Berlin et Paris en tête
Outre la discussion sur les montants à consacrer au fonds, « il y a un débat plus large » concernant la FEP, a déclaré l’un des diplomates de l’UE, « avec des discussions concernant les modalités, la mise en œuvre et ainsi de suite ».
L’Allemagne et la France ont des points de vue très différents en ce qui concerne l’avenir du fonds.
Selon les informations de Politico, Berlin souhaite réviser la manière dont sa contribution est calculée.
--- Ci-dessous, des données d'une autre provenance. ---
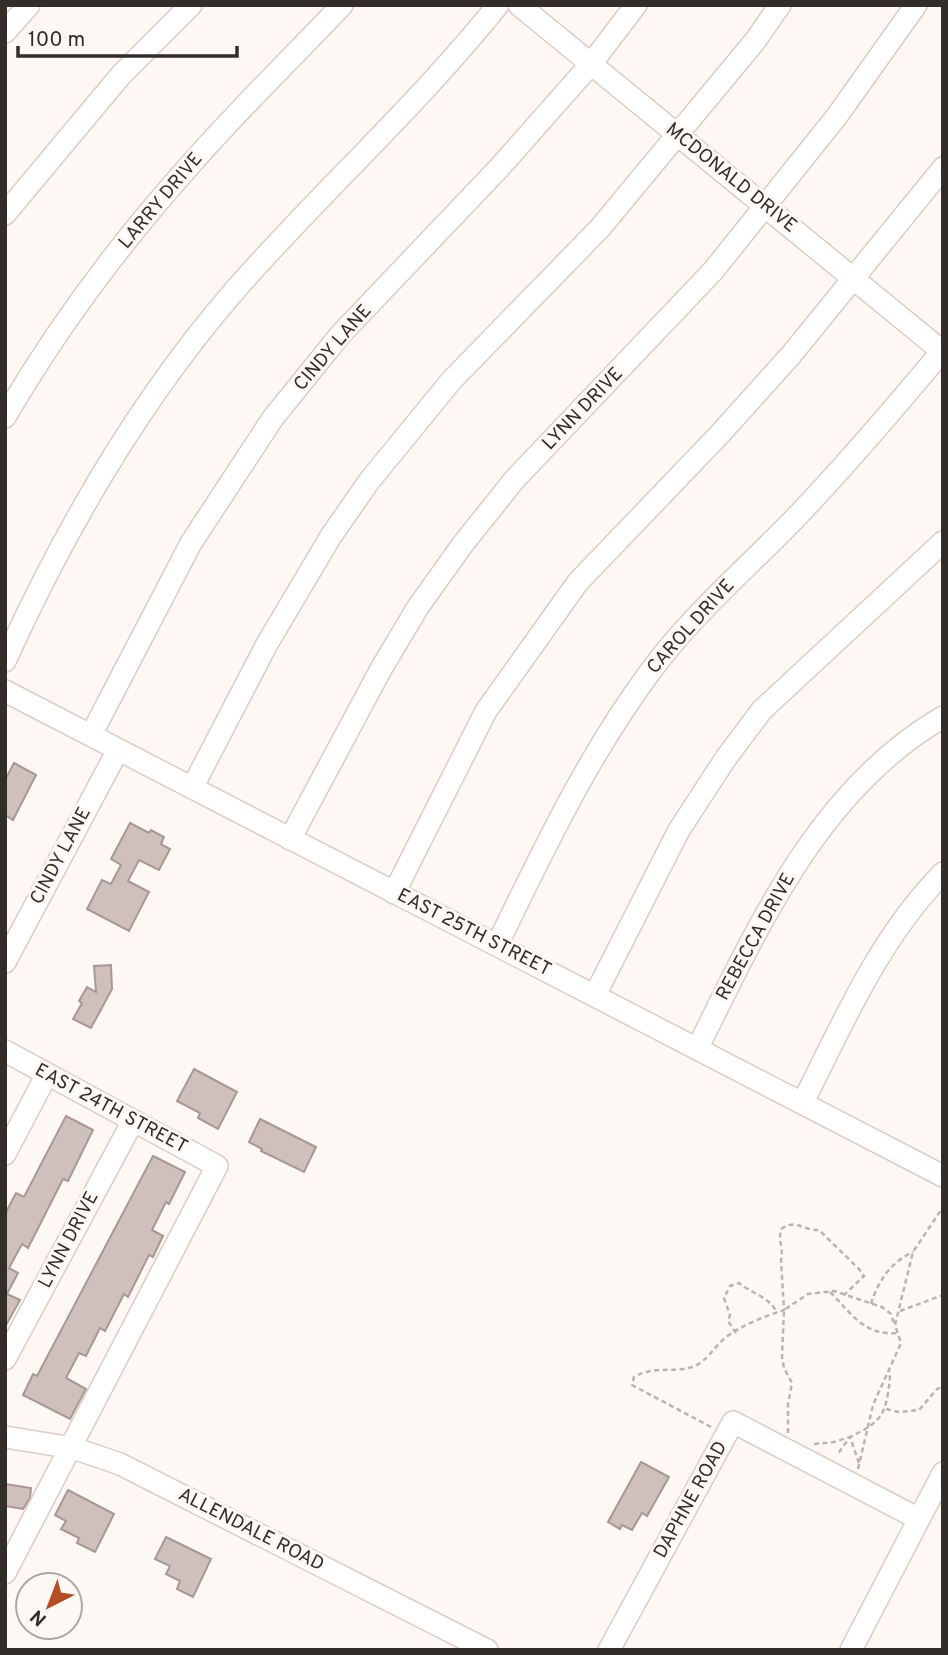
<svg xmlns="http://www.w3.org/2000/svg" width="948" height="1655" viewBox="0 0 948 1655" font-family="Overpass,sans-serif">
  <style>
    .building { fill: #d0c0bb; stroke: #a79893; stroke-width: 2 }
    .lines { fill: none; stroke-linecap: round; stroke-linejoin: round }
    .minor-casing { stroke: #dcccc6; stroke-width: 24 }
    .path { stroke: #bab4b1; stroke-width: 2.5; stroke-dasharray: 5 3.5; stroke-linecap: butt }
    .minor { stroke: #fff; stroke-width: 21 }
    .labels { text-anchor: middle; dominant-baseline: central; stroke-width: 6; stroke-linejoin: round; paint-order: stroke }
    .street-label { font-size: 19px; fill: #332d2a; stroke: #fef8f5 }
  </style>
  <rect width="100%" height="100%" fill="#fef8f5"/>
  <path class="building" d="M14,763L36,775L13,820L5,815V780Z
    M130,823L149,833L151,830L164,837L161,844L170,849L159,870L139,860L128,881L149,892L129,931L87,909L102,880L111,884L121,865L111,859Z
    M111,965L112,989L91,1028L73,1019L82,1003L79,1001L87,987L96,992L94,966Z
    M194,1069L237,1092L218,1129L198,1118L200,1113L177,1101Z
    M66,1116L93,1130L68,1181L63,1179L28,1248L22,1244L9,1268L18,1273L7,1294L20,1300L5,1327V1214L16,1193L24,1197Z
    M260,1119L316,1147L304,1172L261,1151L262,1149L249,1142Z
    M153,1156L185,1172L169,1204L166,1202L152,1230L163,1236L153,1257L149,1255L128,1297L124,1294L105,1331L100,1328L86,1356L79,1353L66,1378L86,1389L70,1419L23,1395L33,1374L37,1376Z
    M641,1462L669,1477L647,1516L642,1513L632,1530L622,1525L620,1529L608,1522Z
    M5,1484L31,1488L30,1498L23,1509L5,1506Z
    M68,1490L114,1514L95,1552L77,1543L79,1538L61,1529L66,1521L55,1515Z
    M166,1537L211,1559L193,1597L177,1589L180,1581L166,1574L170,1566L155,1559Z"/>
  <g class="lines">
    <defs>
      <path id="minor" d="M519,5L943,352
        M5,32L29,5
        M5,214L121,75L191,5
        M5,417C58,326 121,242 191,164C239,109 292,58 342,5
        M5,661C65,529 141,398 236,289C321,192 417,106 498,5
        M5,691L943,1176
        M91,735L191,543L273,418L340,335L499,168L591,64L636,5
        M192,788L267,644L331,536L370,480L451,381L600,228L755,41L780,5
        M290,839L381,669L418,607L463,544L515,479L713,271L837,116L916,5
        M394,893L486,711L578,582L719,435L791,355L943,168
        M497,945C543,851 587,757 650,672C694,612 752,564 803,510C851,459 898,404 943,350
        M5,962L118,750
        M595,995L679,830L726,758L762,710L943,542
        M698,1047C759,925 819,789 943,717
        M5,1051L217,1166L5,1573
        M803,1102C843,1023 879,938 943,873
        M5,1154L47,1074
        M5,1359L133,1121
        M5,1437L73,1448L120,1464L487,1650
        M609,1650L733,1422L919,1519
        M851,1650L943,1473"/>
    </defs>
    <use href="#minor" class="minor-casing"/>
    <path class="path" d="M830,1292C852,1314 864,1336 898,1333
      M871,1304C878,1281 891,1262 913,1252
      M900,1311L943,1295
      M736,1333L728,1321L730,1315L724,1298L730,1286L739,1283C751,1293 769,1297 776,1311
      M886,1409L899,1412L919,1410L937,1389L943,1387
      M711,1427L632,1385L634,1377C656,1364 676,1375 697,1365C709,1358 715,1346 725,1338C740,1326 765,1316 784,1310L781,1260C784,1251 778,1242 781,1229C796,1218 803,1231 819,1230L859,1269L864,1276L844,1295
      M788,1433V1405L792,1383L784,1368L782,1357L784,1310L808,1294L834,1291L882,1307L891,1314L894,1324
      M814,1444L834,1442L850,1437L837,1455
      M859,1463L850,1437C874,1425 884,1420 888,1393C889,1385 891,1378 889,1370
      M858,1469L873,1405L901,1343L895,1325L913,1252L943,1207"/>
    <use href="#minor" class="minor"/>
  </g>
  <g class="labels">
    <g class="street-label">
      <text transform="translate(731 178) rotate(39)">MCDONALD DRIVE</text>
      <text transform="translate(161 201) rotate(-50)">LARRY DRIVE</text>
      <text transform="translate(333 348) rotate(-49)">CINDY LANE</text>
      <text transform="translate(583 409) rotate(-46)">LYNN DRIVE</text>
      <text transform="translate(691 627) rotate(-48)">CAROL DRIVE</text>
      <text transform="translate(61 856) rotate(-62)">CINDY LANE</text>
      <text transform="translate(474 933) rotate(27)">EAST 25TH STREET</text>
      <text transform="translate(756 937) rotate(-61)">REBECCA DRIVE</text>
      <text transform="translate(111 1109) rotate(28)">EAST 24TH STREET</text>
      <text transform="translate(69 1240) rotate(-62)">LYNN DRIVE</text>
      <text transform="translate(691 1500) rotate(-61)">DAPHNE ROAD</text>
      <text transform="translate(251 1530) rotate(27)">ALLENDALE ROAD</text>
    </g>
  </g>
  <rect width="948" height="1655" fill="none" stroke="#332d2a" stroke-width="14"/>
  <g transform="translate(49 1606) rotate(222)"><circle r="33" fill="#fef8f5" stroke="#ada7a4" stroke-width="2"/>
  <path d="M0-5L12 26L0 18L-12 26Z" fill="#b54f23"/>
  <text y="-10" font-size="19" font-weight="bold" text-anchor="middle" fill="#332d2a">N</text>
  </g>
  <path d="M18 46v10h219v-10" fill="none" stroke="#332d2a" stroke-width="3.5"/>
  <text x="28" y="46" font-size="21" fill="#332d2a" stroke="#fef8f5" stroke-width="5" paint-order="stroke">100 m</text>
</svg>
Plusieurs personnes au fait des discussions ont confié à Euractiv que le système proposé consisterait à ce que les États membres prennent en compte les montants dépensés sur une base bilatérale et les déduisent de leur contribution au fonds européen.
L’Allemagne a été fortement critiquée pour cette idée, a expliqué une source à Euractiv, car ce schéma pourrait de facto mettre fin au principe de solidarité sur lequel le système est basé.
La France aurait pour sa part souhaité qu’une clause privilégiant l’achat d’équipements européens fasse partie de l’accord, afin de favoriser une union de défense européenne plus intégrée.
Paris souhaite « réfléchir aux modalités, telles que la place de la base technologique européenne en matière de défense et d’innovation ainsi qu’à la manière d’encourager les achats conjoints et de stimuler le développement de l’industrie de défense ukrainienne », a déclaré le diplomate.
La position de la France, qui prône un développement de l’industrie européenne de la défense, est donc également en faveur de donner priorité aux équipements provenant de l’UE, ce qui rend impossible de répondre à la demande de tous les types d’équipements à court terme.
Le Service européen pour l’action extérieure (SEAE) a cherché à transformer la logique du fonds d’une incitation à la cession d’équipements de défense en une incitation à l’acquisition pour répondre aux besoins de Kiev, ce qui est plus proche du point de vue de Paris.
La FEP est une partie importante des « engagements de sécurité » que l’UE cherche à offrir à Kiev comme preuve de son soutien à long terme. Ceci comprend des fonds, la formation de forces armées et la coopération industrielle, d’après une première ébauche de note vue par Euractiv.